Теперь, хмурый и заспанный, он особенно сильно чувствовал на себе такие взгляды… Но кругом никого не было. Были только березки, блики на пруде, свежая зелень и легкий утренний ветер. Это в нем самом было смутное сознание того диссонанса, какой он вносил сюда, в этот ясный уголок воды, зелени и солнечных лучей. Поэтому он еще более обмяк и опустился. Взойдя на кладку над водой, он ступал так тяжело, что доски трещали и гнулись. Усевшись и спустив ноги к воде, он зачем-то выругался и толкнул ногой лодку. Лодка тихо откачнулась, ударилась о другую и опять подплыла к ноге, чистенькая и с чистеньким отражением. Прошка толкнул опять, но уже тише. Повторив это три — четыре раза, он опустил голову и на минуту смирился. Когда он поднялся, его лицо приняло более спокойное выражение. Он умылся, поглядел еще раз крутом, взошел на насыпь и, выбрав место, где солнце уже высушило капли росы, лег в траву.
Фигура человека, таким мрачным пятном ворвавшаяся сюда, теперь стушевалась, будто слившись с этою природой. И душа человека тоже начала с нею сливаться. Прошка полежал несколько минут, закрыв лицо согнутыми в локтях руками. Потом он открыл глаза и, подняв голову, посмотрел на пруд, на лодки, которые опять мерно покачивались на синих струях, разводя вокруг себя серебристые круги; на листья, которые дрожали над ним в тонкой синеве воздуха, прислушался к чему-то, и вдруг легкая улыбка подернула его щеки.

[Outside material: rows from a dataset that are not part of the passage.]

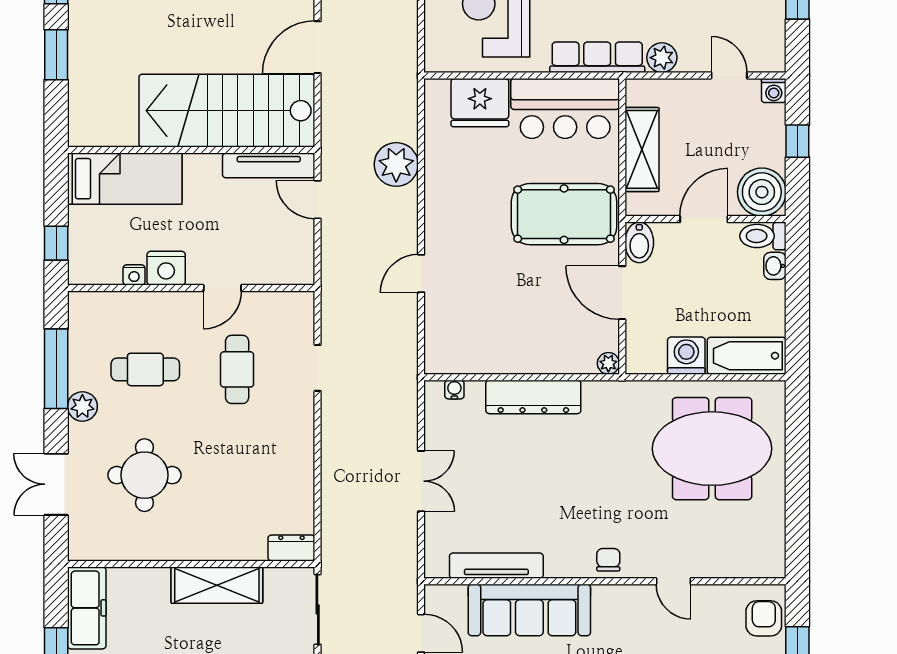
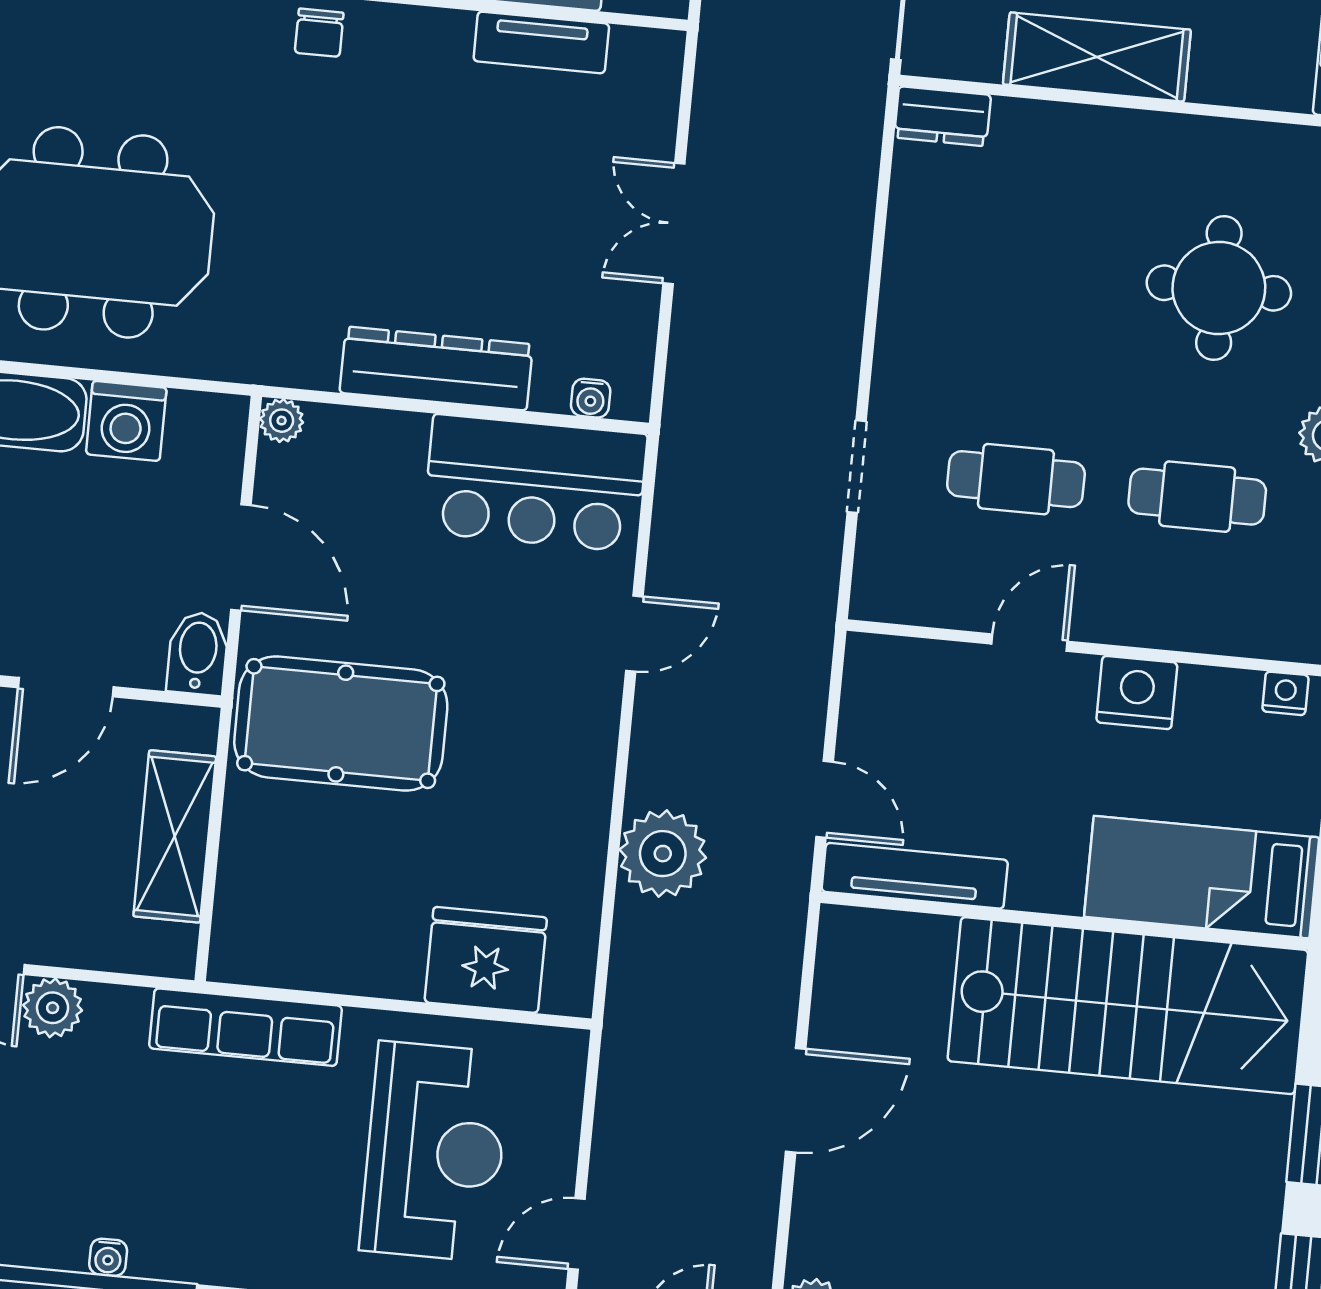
plant: (662, 58) -> (53, 1008), moved
bar counter: (565, 108) -> (535, 483), moved, turned 180
stairs: (227, 111) -> (1128, 1006), moved
nightstand: (134, 275) -> (1285, 693), moved
cafe table: (237, 369) -> (1016, 479), turned 90
tv unit: (496, 566) -> (541, 42), width x0.71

Усмешка эта была какая-то косая, неопределенная. Лицо Прошки трудно ей поддавалось; оно подернулось ею, как дергается поплавок на поверхности реки, когда в глубине трогают наживку… сначала слабо, потом несколько явственнее. Наконец улыбка широко разлилась по мясистым скулам, раздвинула рот, заискрилась в чуть видных глазах. Это была лукавая улыбка: Прошке было смешно оттого, что он один, что кругом так благосклонно шепчут ему листья, что ему хорошо, что ему не нужно показывать отчаянность и, главное, что его никто не видит, что он украл для себя у людей эту особенную минуту. Он был похож на кота, которого гладят по спине. Но его никто не гладил по спине или, вернее, его гладила общая мать — природа. Она коснулась его души своим нежащим и любящим прикосновением, и он почувствовал, как его душа разглаживалась, «выпрямлялась», добрела. Что-то из нее улетучивалось, что-то утопало, стиралось в сознании, и взамен из глубины поднималось нечто другое, неведомое, неопределенное, смутное… Все это совершалось так ощутительно, что порой у Прошки являлся даже вопрос: что это такое? Что это нарастает в нем, пробивается к сознанию, напоминает о чем-то, «подмывает» на что-то? О чем напоминает, на что подмывает?.. Порой Прошка ощущал в себе неясное желание. И когда по привычке он задавал себе вопрос: уж не выпить ли ему хочется, — то поднимавшаяся в душе безвкусица не оставляла ни малейшего сомнения, что дело не в выпивке. Так в чем же?